Tuesday, March 24, 2009

A Breakdown of the American Opportunity Tax Credit

In this economy, there is no better way to prepare for the future than by getting a solid education. When Barack Obama chose Joe Biden, who is known for supporting more educational aid, as his Vice President I knew that they would make education a priority in their administration. Just as I had predicted, only a few weeks after taking office the Obama administration created the "American Opportunity Tax Credit". In addition to it’s fancy name, this new credit will provide much more incentive for students to obtain a higher education. To help the readers of my blog further understand the credit I have broken it down into basic terms so that you can see weather you will benefit from it or not.

What is it?

The American Opportunity Tax Credit is a new college tax credit, which was first proposed in the "American Recovery and Reinvestment Act of 2009" by President Barack Obama. However, the now passed credit is actually an expansion of the Hope Scholarship tax credit, with a higher maximum and a longer life span.

How much is the credit?

The new credit extends the previous maximum amount of $1,800 a year, to a new maximum of $2,500. The tax credit can also be claimed for up to 4 years, as opposed to the previous 2 years. The hope is that by increasing the credit it will enable more students to obtain a higher education in today’s difficult economy.
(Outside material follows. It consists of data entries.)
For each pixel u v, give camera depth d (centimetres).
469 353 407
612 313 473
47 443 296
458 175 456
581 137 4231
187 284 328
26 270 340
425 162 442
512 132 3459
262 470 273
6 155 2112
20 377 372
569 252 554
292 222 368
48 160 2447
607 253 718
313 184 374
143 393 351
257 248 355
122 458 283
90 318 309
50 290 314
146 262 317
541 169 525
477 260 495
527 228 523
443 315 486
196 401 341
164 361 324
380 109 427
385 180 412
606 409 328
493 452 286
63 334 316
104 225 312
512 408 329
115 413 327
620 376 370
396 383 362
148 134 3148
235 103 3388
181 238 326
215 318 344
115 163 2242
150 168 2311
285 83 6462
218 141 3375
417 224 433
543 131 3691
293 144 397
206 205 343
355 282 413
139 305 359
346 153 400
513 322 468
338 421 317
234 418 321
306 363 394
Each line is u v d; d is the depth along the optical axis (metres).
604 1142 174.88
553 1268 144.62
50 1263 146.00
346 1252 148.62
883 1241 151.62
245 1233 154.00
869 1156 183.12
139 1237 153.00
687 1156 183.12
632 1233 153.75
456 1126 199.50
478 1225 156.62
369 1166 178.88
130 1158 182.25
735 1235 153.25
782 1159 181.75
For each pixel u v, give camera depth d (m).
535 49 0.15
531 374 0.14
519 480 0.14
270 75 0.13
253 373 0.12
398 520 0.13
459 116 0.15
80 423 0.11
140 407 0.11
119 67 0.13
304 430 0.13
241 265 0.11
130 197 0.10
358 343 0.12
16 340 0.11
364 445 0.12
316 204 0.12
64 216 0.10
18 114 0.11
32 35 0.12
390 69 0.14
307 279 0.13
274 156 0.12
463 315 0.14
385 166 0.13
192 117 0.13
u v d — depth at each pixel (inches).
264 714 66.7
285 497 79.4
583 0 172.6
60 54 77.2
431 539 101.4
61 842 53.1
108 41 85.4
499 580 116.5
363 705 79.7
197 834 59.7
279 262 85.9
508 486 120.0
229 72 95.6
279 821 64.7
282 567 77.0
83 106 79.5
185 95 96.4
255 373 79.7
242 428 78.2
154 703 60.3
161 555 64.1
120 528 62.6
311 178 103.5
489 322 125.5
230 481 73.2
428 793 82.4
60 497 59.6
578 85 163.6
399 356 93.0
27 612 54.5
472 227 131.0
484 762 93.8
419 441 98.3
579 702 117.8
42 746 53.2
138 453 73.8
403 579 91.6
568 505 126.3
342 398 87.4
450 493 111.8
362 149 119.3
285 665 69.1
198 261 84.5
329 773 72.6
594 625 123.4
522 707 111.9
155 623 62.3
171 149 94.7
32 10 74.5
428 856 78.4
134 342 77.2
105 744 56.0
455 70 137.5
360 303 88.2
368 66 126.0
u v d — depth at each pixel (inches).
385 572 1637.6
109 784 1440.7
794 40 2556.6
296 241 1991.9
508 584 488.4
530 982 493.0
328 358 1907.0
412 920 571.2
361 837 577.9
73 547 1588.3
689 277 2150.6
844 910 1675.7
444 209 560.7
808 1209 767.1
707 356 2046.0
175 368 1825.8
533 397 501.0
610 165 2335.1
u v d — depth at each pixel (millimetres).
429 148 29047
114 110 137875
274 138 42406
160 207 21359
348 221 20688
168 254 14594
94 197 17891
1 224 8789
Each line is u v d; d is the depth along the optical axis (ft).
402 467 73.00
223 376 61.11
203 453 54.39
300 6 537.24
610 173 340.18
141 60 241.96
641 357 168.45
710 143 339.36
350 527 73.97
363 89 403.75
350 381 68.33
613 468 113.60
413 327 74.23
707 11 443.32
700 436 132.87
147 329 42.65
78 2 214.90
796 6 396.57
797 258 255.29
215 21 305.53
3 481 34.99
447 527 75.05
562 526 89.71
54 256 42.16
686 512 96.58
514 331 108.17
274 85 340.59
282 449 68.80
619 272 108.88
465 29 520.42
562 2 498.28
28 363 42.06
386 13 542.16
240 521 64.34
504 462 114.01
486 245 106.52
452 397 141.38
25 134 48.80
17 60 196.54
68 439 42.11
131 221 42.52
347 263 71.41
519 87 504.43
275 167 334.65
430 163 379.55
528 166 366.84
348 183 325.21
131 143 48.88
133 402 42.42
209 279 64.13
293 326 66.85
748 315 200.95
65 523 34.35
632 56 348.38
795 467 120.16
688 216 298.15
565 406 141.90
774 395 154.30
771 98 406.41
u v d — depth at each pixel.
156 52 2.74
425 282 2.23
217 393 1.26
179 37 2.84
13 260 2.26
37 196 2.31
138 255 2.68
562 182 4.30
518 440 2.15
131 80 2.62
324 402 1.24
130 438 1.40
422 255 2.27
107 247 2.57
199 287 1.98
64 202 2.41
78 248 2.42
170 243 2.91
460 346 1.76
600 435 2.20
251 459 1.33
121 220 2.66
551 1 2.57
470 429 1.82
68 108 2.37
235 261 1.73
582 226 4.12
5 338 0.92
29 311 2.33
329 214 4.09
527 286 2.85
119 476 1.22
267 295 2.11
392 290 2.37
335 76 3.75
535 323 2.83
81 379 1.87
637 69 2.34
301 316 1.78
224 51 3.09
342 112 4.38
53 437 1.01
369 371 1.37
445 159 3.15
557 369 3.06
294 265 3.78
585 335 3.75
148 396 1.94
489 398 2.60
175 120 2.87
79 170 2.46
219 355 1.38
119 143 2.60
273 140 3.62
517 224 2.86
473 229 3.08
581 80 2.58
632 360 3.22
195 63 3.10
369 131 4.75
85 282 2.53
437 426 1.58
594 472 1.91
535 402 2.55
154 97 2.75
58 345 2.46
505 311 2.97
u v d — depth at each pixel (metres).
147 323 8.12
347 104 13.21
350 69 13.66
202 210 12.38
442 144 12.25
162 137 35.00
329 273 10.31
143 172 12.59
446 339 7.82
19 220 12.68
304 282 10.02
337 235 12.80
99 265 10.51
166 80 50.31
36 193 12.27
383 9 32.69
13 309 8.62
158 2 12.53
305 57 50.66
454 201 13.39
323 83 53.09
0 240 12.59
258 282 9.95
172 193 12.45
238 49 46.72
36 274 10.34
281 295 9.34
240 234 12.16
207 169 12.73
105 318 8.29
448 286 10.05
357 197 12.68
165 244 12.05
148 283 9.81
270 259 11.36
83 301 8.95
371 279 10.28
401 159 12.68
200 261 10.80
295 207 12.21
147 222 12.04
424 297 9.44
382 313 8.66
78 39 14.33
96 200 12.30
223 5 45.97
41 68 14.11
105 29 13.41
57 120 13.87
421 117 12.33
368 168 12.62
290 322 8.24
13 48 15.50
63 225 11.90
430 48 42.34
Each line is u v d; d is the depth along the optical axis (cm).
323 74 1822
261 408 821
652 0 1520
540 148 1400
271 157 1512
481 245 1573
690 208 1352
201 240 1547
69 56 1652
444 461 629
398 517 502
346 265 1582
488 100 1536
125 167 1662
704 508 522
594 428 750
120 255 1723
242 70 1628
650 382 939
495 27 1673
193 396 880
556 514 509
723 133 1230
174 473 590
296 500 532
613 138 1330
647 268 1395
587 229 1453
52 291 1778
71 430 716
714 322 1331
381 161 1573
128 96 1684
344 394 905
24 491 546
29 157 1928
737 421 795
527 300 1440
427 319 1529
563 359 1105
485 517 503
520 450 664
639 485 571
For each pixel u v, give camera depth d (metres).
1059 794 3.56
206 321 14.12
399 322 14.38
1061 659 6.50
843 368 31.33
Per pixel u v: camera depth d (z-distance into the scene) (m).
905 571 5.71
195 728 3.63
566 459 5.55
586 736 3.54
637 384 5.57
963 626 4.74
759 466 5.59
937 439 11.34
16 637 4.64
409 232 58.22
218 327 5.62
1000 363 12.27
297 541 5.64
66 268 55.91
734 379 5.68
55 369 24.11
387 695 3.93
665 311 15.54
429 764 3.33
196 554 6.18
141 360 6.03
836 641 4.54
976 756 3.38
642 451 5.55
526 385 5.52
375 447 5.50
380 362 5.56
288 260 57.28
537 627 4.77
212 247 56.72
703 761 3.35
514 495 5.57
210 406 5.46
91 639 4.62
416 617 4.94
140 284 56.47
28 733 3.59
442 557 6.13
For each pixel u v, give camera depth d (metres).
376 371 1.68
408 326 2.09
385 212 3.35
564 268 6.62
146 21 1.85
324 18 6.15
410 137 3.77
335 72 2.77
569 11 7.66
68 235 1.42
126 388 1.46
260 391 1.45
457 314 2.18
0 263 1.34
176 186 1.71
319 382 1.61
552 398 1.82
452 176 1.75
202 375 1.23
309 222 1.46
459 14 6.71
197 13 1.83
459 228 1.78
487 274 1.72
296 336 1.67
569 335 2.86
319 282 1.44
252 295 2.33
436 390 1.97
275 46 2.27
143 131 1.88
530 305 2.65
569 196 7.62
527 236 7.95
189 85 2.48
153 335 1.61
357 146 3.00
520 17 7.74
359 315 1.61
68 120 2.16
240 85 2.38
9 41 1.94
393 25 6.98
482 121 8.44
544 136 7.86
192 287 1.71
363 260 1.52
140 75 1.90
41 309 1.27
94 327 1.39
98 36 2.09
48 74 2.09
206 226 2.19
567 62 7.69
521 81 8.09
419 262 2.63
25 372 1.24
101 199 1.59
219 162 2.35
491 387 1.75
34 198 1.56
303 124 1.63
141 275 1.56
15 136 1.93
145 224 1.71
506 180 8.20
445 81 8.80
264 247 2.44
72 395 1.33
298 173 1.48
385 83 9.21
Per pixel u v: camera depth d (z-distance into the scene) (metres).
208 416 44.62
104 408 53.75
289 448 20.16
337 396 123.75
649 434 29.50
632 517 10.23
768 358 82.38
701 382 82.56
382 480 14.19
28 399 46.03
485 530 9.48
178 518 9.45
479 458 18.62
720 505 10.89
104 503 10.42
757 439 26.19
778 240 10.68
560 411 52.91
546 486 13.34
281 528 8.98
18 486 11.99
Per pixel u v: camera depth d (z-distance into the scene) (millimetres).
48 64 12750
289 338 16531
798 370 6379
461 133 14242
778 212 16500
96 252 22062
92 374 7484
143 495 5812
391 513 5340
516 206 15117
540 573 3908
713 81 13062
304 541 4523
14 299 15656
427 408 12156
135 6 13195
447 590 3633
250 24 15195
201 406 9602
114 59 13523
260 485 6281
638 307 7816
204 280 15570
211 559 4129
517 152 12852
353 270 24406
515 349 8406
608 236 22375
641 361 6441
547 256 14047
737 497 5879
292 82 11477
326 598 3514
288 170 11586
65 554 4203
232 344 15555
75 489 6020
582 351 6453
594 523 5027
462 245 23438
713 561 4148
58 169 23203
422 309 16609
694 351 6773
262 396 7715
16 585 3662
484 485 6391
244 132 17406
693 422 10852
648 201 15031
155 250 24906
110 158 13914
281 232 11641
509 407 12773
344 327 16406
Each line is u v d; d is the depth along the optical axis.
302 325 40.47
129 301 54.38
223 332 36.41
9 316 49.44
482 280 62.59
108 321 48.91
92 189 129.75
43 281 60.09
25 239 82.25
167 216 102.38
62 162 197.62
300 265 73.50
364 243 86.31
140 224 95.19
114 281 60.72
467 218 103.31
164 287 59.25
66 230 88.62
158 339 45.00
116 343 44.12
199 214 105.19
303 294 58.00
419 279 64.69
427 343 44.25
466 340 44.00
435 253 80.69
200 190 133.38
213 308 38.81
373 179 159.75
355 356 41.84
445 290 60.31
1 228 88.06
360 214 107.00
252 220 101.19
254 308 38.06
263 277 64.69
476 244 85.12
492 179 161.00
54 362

What are the eligibility requirements?

Only qualifying full-time college students are eligible for the credit. While it will be made available for 4 years for all qualifying applicants, the actual amount you receive will vary on your income level. It is not available to those with incomes over $180,000, and unlike past credits it is 40% refundable, meaning even families who do not pay income taxes will qualify. A CBPP.org survey estimates the new 40% refund will allow an additional 3,762,000 American college students to take advantage of the new credit.

What will it achieve?

Since the Hope credit was only available for 2 years, the new extension is likely to give students already enrolled more enthusiasm to stay in school longer. In addition, due to the financial crisis, student loans are getting harder and harder to obtain, which is leaving many without any opportunity to attend college. Although the credit will not pay for a full education, it can give struggling students a little bit of much needed support.


Many experts feel the American Opportunity Tax Credit is a windfall for those students who were already planning on going to school anyways, many of who do not necessarily need the financial aid. Additionally, the credit is also gaining criticism for being refundable, and the amount of money all the new claims will cost the federal government.

Another important factor to remember is that some studies done on the Hope Credit found that it led to many colleges to raising their tuition and fees, which made the credit somewhat useless. However, it is definitely too early to tell if this credit will create the same problem or not.